Whether in an email, memo, special report, letter or anything else, stoppers are deal killersApril 29, 2014 By Denny Hatch
As you can see, this is a gray wall of tiny type. "Avoid gray walls of type," counseled the great guru David Ogilvy.
[See the first image in the media player.]
Compare the layout and design of the first press release with the easy-to-grasp-and-read release about smart building product choices from Kathy Ziprik. [See the second image in the media player.]
If I needed expert P.R. help, I would hire Kathy Ziprik in a heartbeat.
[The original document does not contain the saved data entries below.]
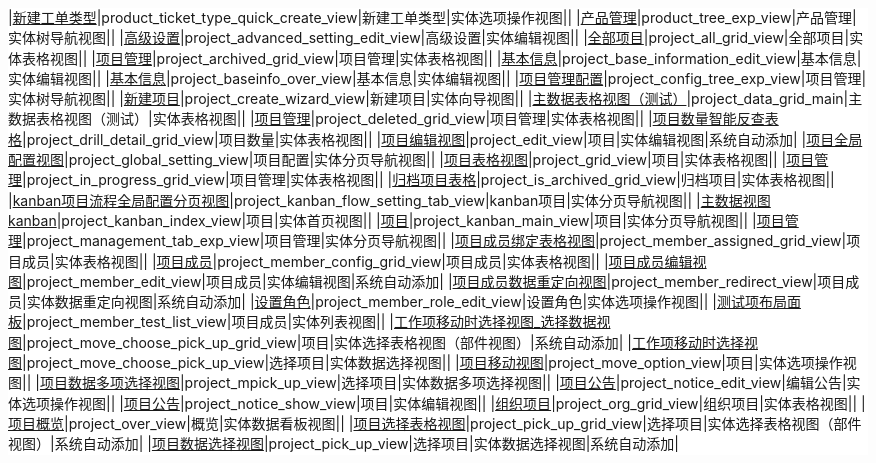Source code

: |[新建工单类型](app/view/product_ticket_type_quick_create_view)|product_ticket_type_quick_create_view|新建工单类型|实体选项操作视图||
|[产品管理](app/view/product_tree_exp_view)|product_tree_exp_view|产品管理|实体树导航视图||
|[高级设置](app/view/project_advanced_setting_edit_view)|project_advanced_setting_edit_view|高级设置|实体编辑视图||
|[全部项目](app/view/project_all_grid_view)|project_all_grid_view|全部项目|实体表格视图||
|[项目管理](app/view/project_archived_grid_view)|project_archived_grid_view|项目管理|实体表格视图||
|[基本信息](app/view/project_base_information_edit_view)|project_base_information_edit_view|基本信息|实体编辑视图||
|[基本信息](app/view/project_baseinfo_over_view)|project_baseinfo_over_view|基本信息|实体编辑视图||
|[项目管理配置](app/view/project_config_tree_exp_view)|project_config_tree_exp_view|项目管理|实体树导航视图||
|[新建项目](app/view/project_create_wizard_view)|project_create_wizard_view|新建项目|实体向导视图||
|[主数据表格视图（测试）](app/view/project_data_grid_main)|project_data_grid_main|主数据表格视图（测试）|实体表格视图||
|[项目管理](app/view/project_deleted_grid_view)|project_deleted_grid_view|项目管理|实体表格视图||
|[项目数量智能反查表格](app/view/project_drill_detail_grid_view)|project_drill_detail_grid_view|项目数量|实体表格视图||
|[项目编辑视图](app/view/project_edit_view)|project_edit_view|项目|实体编辑视图|系统自动添加|
|[项目全局配置视图](app/view/project_global_setting_view)|project_global_setting_view|项目配置|实体分页导航视图||
|[项目表格视图](app/view/project_grid_view)|project_grid_view|项目|实体表格视图||
|[项目管理](app/view/project_in_progress_grid_view)|project_in_progress_grid_view|项目管理|实体表格视图||
|[归档项目表格](app/view/project_is_archived_grid_view)|project_is_archived_grid_view|归档项目|实体表格视图||
|[kanban项目流程全局配置分页视图](app/view/project_kanban_flow_setting_tab_view)|project_kanban_flow_setting_tab_view|kanban项目|实体分页导航视图||
|[主数据视图kanban](app/view/project_kanban_index_view)|project_kanban_index_view|项目|实体首页视图||
|[项目](app/view/project_kanban_main_view)|project_kanban_main_view|项目|实体分页导航视图||
|[项目管理](app/view/project_management_tab_exp_view)|project_management_tab_exp_view|项目管理|实体分页导航视图||
|[项目成员绑定表格视图](app/view/project_member_assigned_grid_view)|project_member_assigned_grid_view|项目成员|实体表格视图||
|[项目成员](app/view/project_member_config_grid_view)|project_member_config_grid_view|项目成员|实体表格视图||
|[项目成员编辑视图](app/view/project_member_edit_view)|project_member_edit_view|项目成员|实体编辑视图|系统自动添加|
|[项目成员数据重定向视图](app/view/project_member_redirect_view)|project_member_redirect_view|项目成员|实体数据重定向视图|系统自动添加|
|[设置角色](app/view/project_member_role_edit_view)|project_member_role_edit_view|设置角色|实体选项操作视图||
|[测试项布局面板](app/view/project_member_test_list_view)|project_member_test_list_view|项目成员|实体列表视图||
|[工作项移动时选择视图_选择数据视图](app/view/project_move_choose_pick_up_grid_view)|project_move_choose_pick_up_grid_view|项目|实体选择表格视图（部件视图）|系统自动添加|
|[工作项移动时选择视图](app/view/project_move_choose_pick_up_view)|project_move_choose_pick_up_view|选择项目|实体数据选择视图||
|[项目移动视图](app/view/project_move_option_view)|project_move_option_view|项目|实体选项操作视图||
|[项目数据多项选择视图](app/view/project_mpick_up_view)|project_mpick_up_view|选择项目|实体数据多项选择视图||
|[项目公告](app/view/project_notice_edit_view)|project_notice_edit_view|编辑公告|实体选项操作视图||
|[项目公告](app/view/project_notice_show_view)|project_notice_show_view|项目|实体编辑视图||
|[组织项目](app/view/project_org_grid_view)|project_org_grid_view|组织项目|实体表格视图||
|[项目概览](app/view/project_over_view)|project_over_view|概览|实体数据看板视图||
|[项目选择表格视图](app/view/project_pick_up_grid_view)|project_pick_up_grid_view|选择项目|实体选择表格视图（部件视图）|系统自动添加|
|[项目数据选择视图](app/view/project_pick_up_view)|project_pick_up_view|选择项目|实体数据选择视图|系统自动添加|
The only thing more boring and unreadable than gray walls of type are gray walls of mouse-type. On my laptop, the American job loss press release appeared to be 7-point type—unreadable until I downloaded and massaged it.
Worse are "stoppers"—copy and headlines that force the reader to stop and lose the thread of concentration.
What are typical stoppers?
- A headline not immediately clear or compelling—perhaps with a meaningless word.
- Acronyms and abbreviations the reader doesn't recognize.
- Asterisks and footnotes that send the reader off on a goose chase.
- Sentences longer than 29 words.
- Wrong words.
Apart from the gray walls of mouse-type, this news release contains nine stoppers in the first three paragraphs.
Here is the headline and first three paragraphs:
America Losing Millions of Jobs Annually: Payscout Says Global eCommerce Levels Playing Field
I saw in my Vocus database that you cover business stories. If my information is still accurate, I think this story could fit for Target Marketing.
In 2001, the U.S. was the world's largest economy, with a GDP of $16.2 trillion (1) — but in the decade since, the U.S. has lost more than 56,000 manufacturing facilities, and millions of jobs have been shipped overseas—the U.S. is reportedly losing half a million jobs to China, one-fourth of the "BRIC" empire, each year (2). The BRIC nation(s)—an acronym for Brazil, Russia, India and China—is far outpacing the United States' constantly struggling economy, prompting concern about how America will compete in booming global markets.